京都大学と東京大学の研究グループが設立したベンチャー企業・メガカリオンは、iPS細胞を使い止血剤の生産に乗り出す。年内にも生産技術を確立し、2015年に臨床試験を実施。2018年にも日米での販売を目指すとしている。
外科手術などに用いられる止血剤は、献血で得た血液を原料とする「血液製剤」の1つ。そのため、提供者から病原体が混入するリスクがある。血液製剤は過去に「薬害エイズ」や「薬害肝炎」などの問題が起きた。
一方、iPS細胞を使えば献血に頼ることなく、止血剤の主要成分の血小板を製造することができ、献血経由のウイルス混入リスクを抑えることができるため、ウイルスなどの感染リスクを減らすことができる。
iPS細胞を止血剤の主要成分である血小板を作る細胞に変化させる。次ぎにその細胞を無限に増殖させて血小板を大量生産する。

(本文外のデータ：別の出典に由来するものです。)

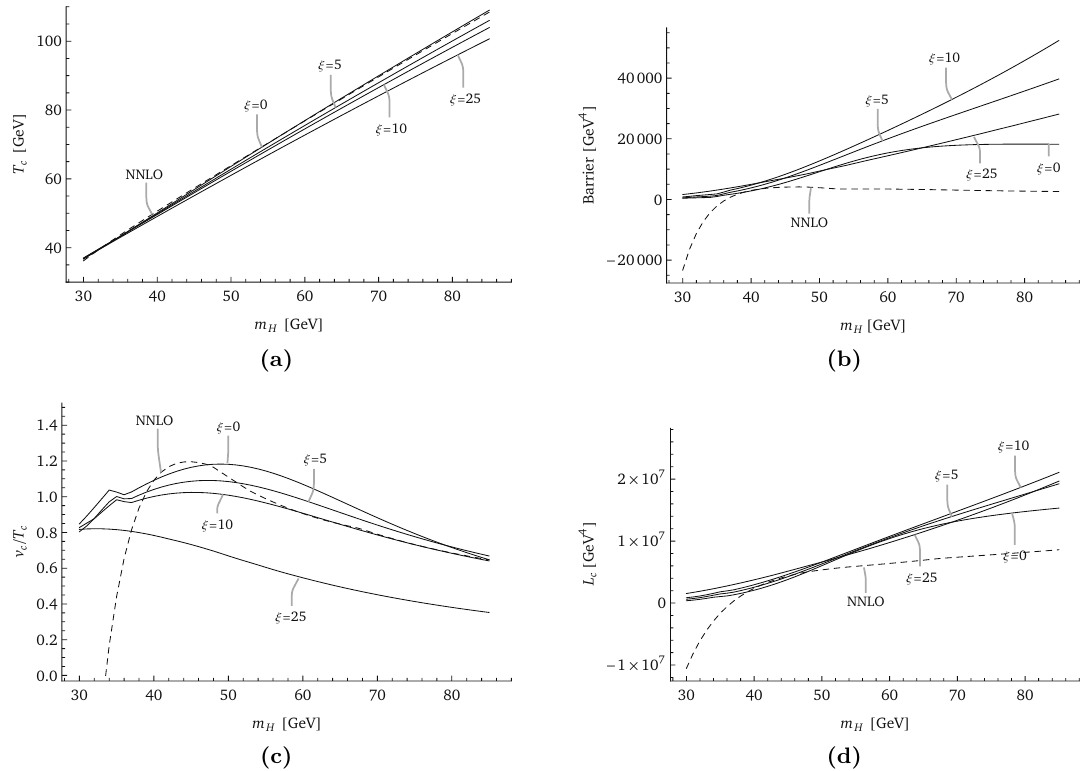
Figure 3 . Traditional method compared to the gauge-invariant method for different Higgs masses. With (a) the critical temperature, (b) the barrier height, (c) the phase transition strength, and (d) the latent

メガカリオンは、年内に京都大学内に研究施設を新設。米食品医薬品局(FDA)と厚生労働省の認可を得て、2015年以降に日米で治験を実施。安全性や効果が確認できれば2018年~2020年をめどに国内で実用化できる見通し。
また、iPS細胞をもとに開発した医薬品を大量生産する世界初のケースとなる。